### Data for review ###
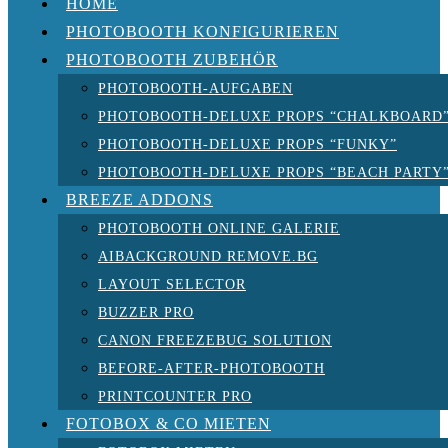
HOME
PHOTOBOOTH KONFIGURIEREN
PHOTOBOOTH ZUBEHÖR
PHOTOBOOTH-AUFGABEN
PHOTOBOOTH-DELUXE PROPS “CHALKBOARD
PHOTOBOOTH-DELUXE PROPS “FUNKY”
PHOTOBOOTH-DELUXE PROPS “BEACH PARTY
BREEZE ADDONS
PHOTOBOOTH ONLINE GALERIE
AIBACKGROUND REMOVE.BG
LAYOUT SELECTOR
BUZZER PRO
CANON FREEZEBUG SOLUTION
BEFORE-AFTER-PHOTOBOOTH
PRINTCOUNTER PRO
FOTOBOX & CO MIETEN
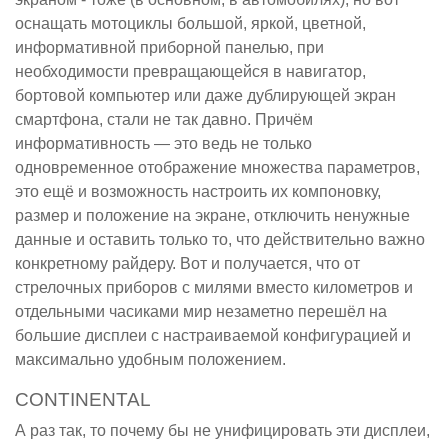
оснащать мотоциклы большой, яркой, цветной,
информативной приборной панелью, при
необходимости превращающейся в навигатор,
бортовой компьютер или даже дублирующей экран
смартфона, стали не так давно. Причём
информативность — это ведь не только
одновременное отображение множества параметров,
это ещё и возможность настроить их компоновку,
размер и положение на экране, отключить ненужные
данные и оставить только то, что действительно важно
конкретному райдеру. Вот и получается, что от
стрелочных приборов с милями вместо километров и
отдельными часиками мир незаметно перешёл на
большие дисплеи с настраиваемой конфигурацией и
максимально удобным положением.
CONTINENTAL
А раз так, то почему бы не унифицировать эти дисплеи,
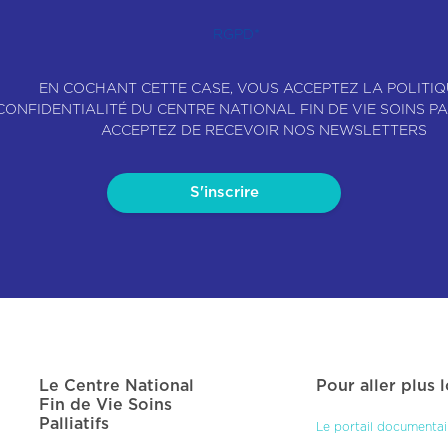
RGPD
*
EN COCHANT CETTE CASE, VOUS ACCEPTEZ LA POLITIQ
CONFIDENTIALITÉ DU CENTRE NATIONAL FIN DE VIE SOINS PA
ACCEPTEZ DE RECEVOIR NOS NEWSLETTERS
Le Centre National
Pour aller plus 
Fin de Vie Soins
Palliatifs
Le portail documentai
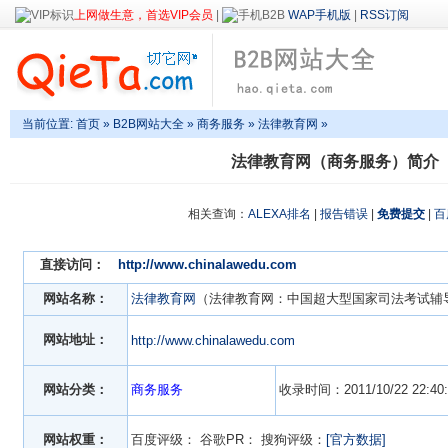
上网做生意，首选VIP会员
|
WAP手机版
|
RSS订阅
当前位置:
首页
»
B2B网站大全
»
商务服务
» 法律教育网 »
法律教育网（商务服务）简介
相关查询：
ALEXA排名
|
报告错误
|
免费提交
|
百
直接访问：
http://www.chinalawedu.com
网站名称：
法律教育网
（法律教育网：中国超大型国家司法考试辅
网站地址：
http://www.chinalawedu.com
网站分类：
商务服务
收录时间：2011/10/22 22:40:
网站权重：
百度评级：
谷歌PR：
搜狗评级：
[官方数据]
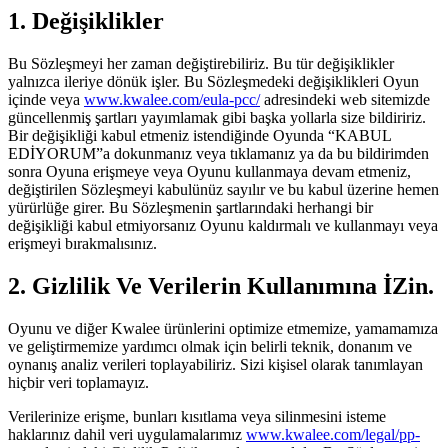
1. Değişiklikler
Bu Sözleşmeyi her zaman değiştirebiliriz. Bu tür değişiklikler
yalnızca ileriye dönük işler. Bu Sözleşmedeki değişiklikleri Oyun
içinde veya
www.kwalee.com/eula-pcc/
adresindeki web sitemizde
güncellenmiş şartları yayımlamak gibi başka yollarla size bildiririz.
Bir değişikliği kabul etmeniz istendiğinde Oyunda “KABUL
EDİYORUM”a dokunmanız veya tıklamanız ya da bu bildirimden
sonra Oyuna erişmeye veya Oyunu kullanmaya devam etmeniz,
değiştirilen Sözleşmeyi kabulünüz sayılır ve bu kabul üzerine hemen
yürürlüğe girer. Bu Sözleşmenin şartlarındaki herhangi bir
değişikliği kabul etmiyorsanız Oyunu kaldırmalı ve kullanmayı veya
erişmeyi bırakmalısınız.
2. Gizlilik Ve Verilerin Kullanımına İZin.
Oyunu ve diğer Kwalee ürünlerini optimize etmemize, yamamamıza
ve geliştirmemize yardımcı olmak için belirli teknik, donanım ve
oynanış analiz verileri toplayabiliriz. Sizi kişisel olarak tanımlayan
hiçbir veri toplamayız.
Verilerinize erişme, bunları kısıtlama veya silinmesini isteme
haklarınız dahil veri uygulamalarımız
www.kwalee.com/legal/pp-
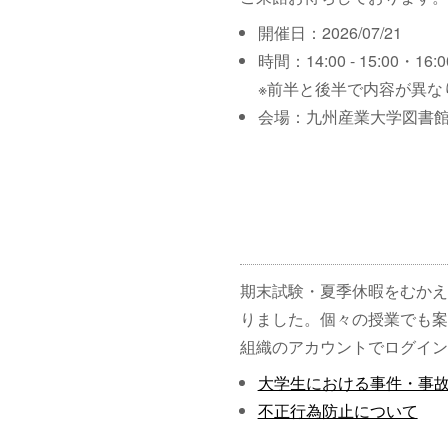
開催日：2026/07/21
時間：14:00 - 15:00・16:00
※前半と後半で内容が異な
会場：九州産業大学図書館
期末試験・夏季休暇をむかえ
りました。個々の授業でも案
組織のアカウントでログイン
大学生における事件・事
不正行為防止について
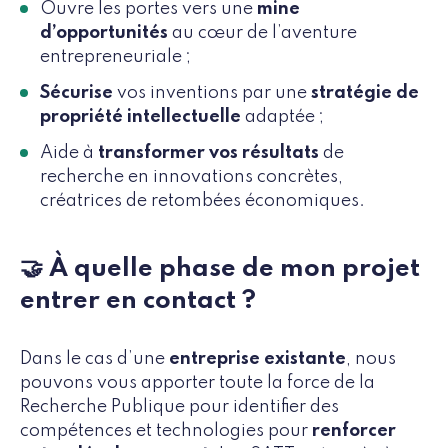
Ouvre les portes vers une
mine
d’opportunités
au cœur de l’aventure
entrepreneuriale ;
Sécurise
vos inventions par une
stratégie de
propriété intellectuelle
adaptée ;
Aide à
transformer vos résultats
de
recherche en innovations concrètes,
créatrices de retombées économiques.
🤝 À quelle phase de mon projet
entrer en contact ?
Dans le cas d’une
entreprise existante
, nous
pouvons vous apporter toute la force de la
Recherche Publique
pour identifier des
compétences et technologies pour
renforcer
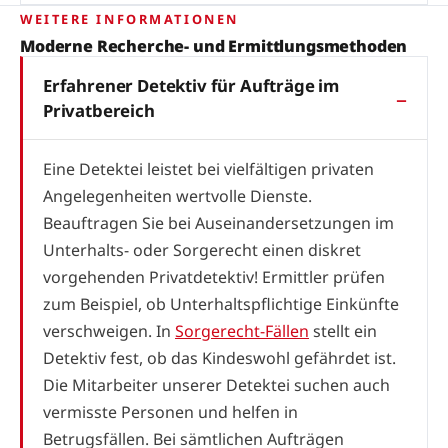
WEITERE INFORMATIONEN
Moderne Recherche- und Ermittlungsmethoden
Erfahrener Detektiv für Aufträge im
Privatbereich
Eine Detektei leistet bei vielfältigen privaten
Angelegenheiten wertvolle Dienste.
Beauftragen Sie bei Auseinandersetzungen im
Unterhalts- oder Sorgerecht einen diskret
vorgehenden Privatdetektiv! Ermittler prüfen
zum Beispiel, ob Unterhaltspflichtige Einkünfte
verschweigen. In
Sorgerecht-Fällen
stellt ein
Detektiv fest, ob das Kindeswohl gefährdet ist.
Die Mitarbeiter unserer Detektei suchen auch
vermisste Personen und helfen in
Betrugsfällen. Bei sämtlichen Aufträgen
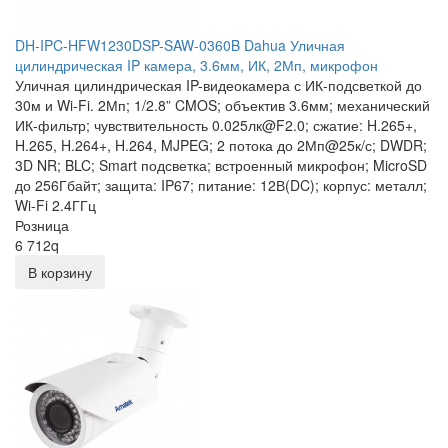
DH-IPC-HFW1230DSP-SAW-0360B Dahua Уличная
цилиндрическая IP камера, 3.6мм, ИК, 2Мп, микрофон
Уличная цилиндрическая IP-видеокамера с ИК-подсветкой до
30м и Wi-Fi. 2Мп; 1/2.8” CMOS; объектив 3.6мм; механический
ИК-фильтр; чувствительность 0.025лк@F2.0; сжатие: H.265+,
H.265, H.264+, H.264, MJPEG; 2 потока до 2Мп@25к/с; DWDR;
3D NR; BLC; Smart подсветка; встроенный микрофон; MicroSD
до 256Гбайт; защита: IP67; питание: 12В(DC); корпус: металл;
Wi-Fi 2.4ГГц
Розница
6 712
q
В корзину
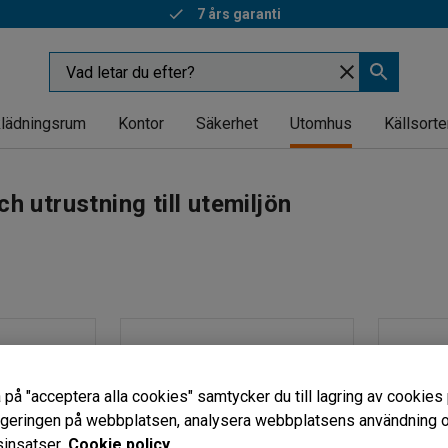
7 års garanti
lädningsrum
Kontor
Säkerhet
Utomhus
Källsorte
h utrustning till utemiljön
 på "acceptera alla cookies" samtycker du till lagring av cookies 
vigeringen på webbplatsen, analysera webbplatsens användning oc
insatser.
Cookie policy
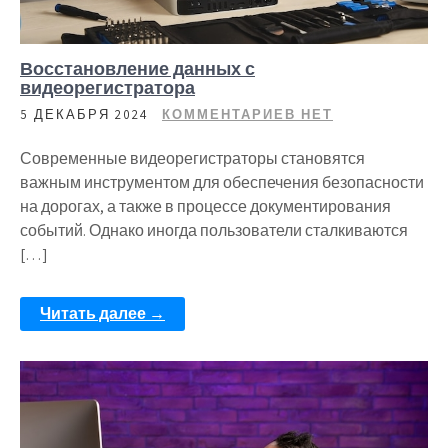
Восстановление данных с
видеорегистратора
5 ДЕКАБРЯ 2024
КОММЕНТАРИЕВ НЕТ
Современные видеорегистраторы становятся
важным инструментом для обеспечения безопасности
на дорогах, а также в процессе документирования
событий. Однако иногда пользователи сталкиваются
[…]
Читать далее →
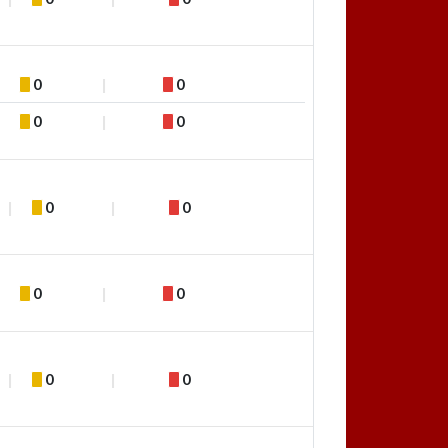
0
0
0
0
0
0
0
0
0
0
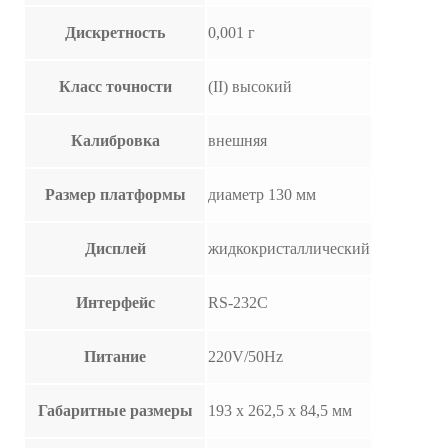
Дискретность
0,001 г
Класс точности
(II) высокий
Калибровка
внешняя
Размер платформы
диаметр 130 мм
Дисплей
жидкокристаллический
Интерфейс
RS-232C
Питание
220V/50Hz
Габаритные размеры
193 x 262,5 x 84,5 мм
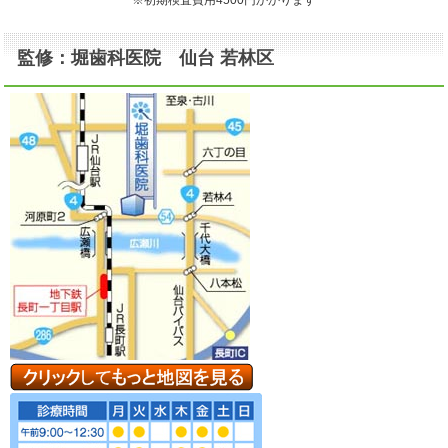
監修：堀歯科医院 仙台 若林区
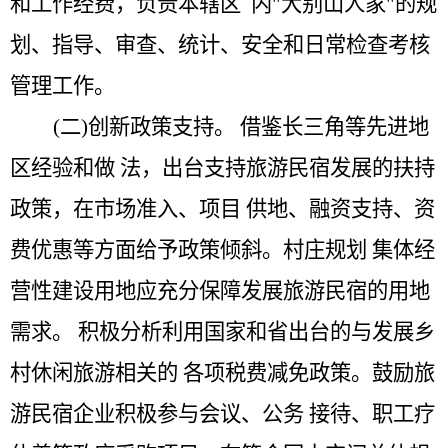
和工作经费，负责本辖区 内
"
大别山人家
"
的规
划、指导、审查、统计、安全和日常检查考核
管理工作。
(二)创新政策支持。
借鉴长三角等先进地
区经验和做
法，出台支持旅游民宿发展的扶持
政策，在市场准入、项目
供地、融资支持、资
费优惠等方面给予政策倾斜。村庄规划
集体经
营性建设用地应充分保障发展旅游民宿的用地
需求。
积极分析利用国家和省出台的与发展乡
村休闲旅游相关的
各项税费减免政策。鼓励旅
游民宿企业积极参与会议、公务
接待、职工疗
###
Exercise objective: Echo the data word for word, from its first line through the line containing "А раз так, то", and omit the pictures.

Written answer:
HOME
PHOTOBOOTH KONFIGURIEREN
PHOTOBOOTH ZUBEHÖR
PHOTOBOOTH-AUFGABEN
PHOTOBOOTH-DELUXE PROPS “CHALKBOARD
PHOTOBOOTH-DELUXE PROPS “FUNKY”
PHOTOBOOTH-DELUXE PROPS “BEACH PARTY
BREEZE ADDONS
PHOTOBOOTH ONLINE GALERIE
AIBACKGROUND REMOVE.BG
LAYOUT SELECTOR
BUZZER PRO
CANON FREEZEBUG SOLUTION
BEFORE-AFTER-PHOTOBOOTH
PRINTCOUNTER PRO
FOTOBOX & CO MIETEN
оснащать мотоциклы большой, яркой, цветной,
информативной приборной панелью, при
необходимости превращающейся в навигатор,
бортовой компьютер или даже дублирующей экран
смартфона, стали не так давно. Причём
информативность — это ведь не только
одновременное отображение множества параметров,
это ещё и возможность настроить их компоновку,
размер и положение на экране, отключить ненужные
данные и оставить только то, что действительно важно
конкретному райдеру. Вот и получается, что от
стрелочных приборов с милями вместо километров и
отдельными часиками мир незаметно перешёл на
большие дисплеи с настраиваемой конфигурацией и
максимально удобным положением.
CONTINENTAL
А раз так, то почему бы не унифицировать эти дисплеи,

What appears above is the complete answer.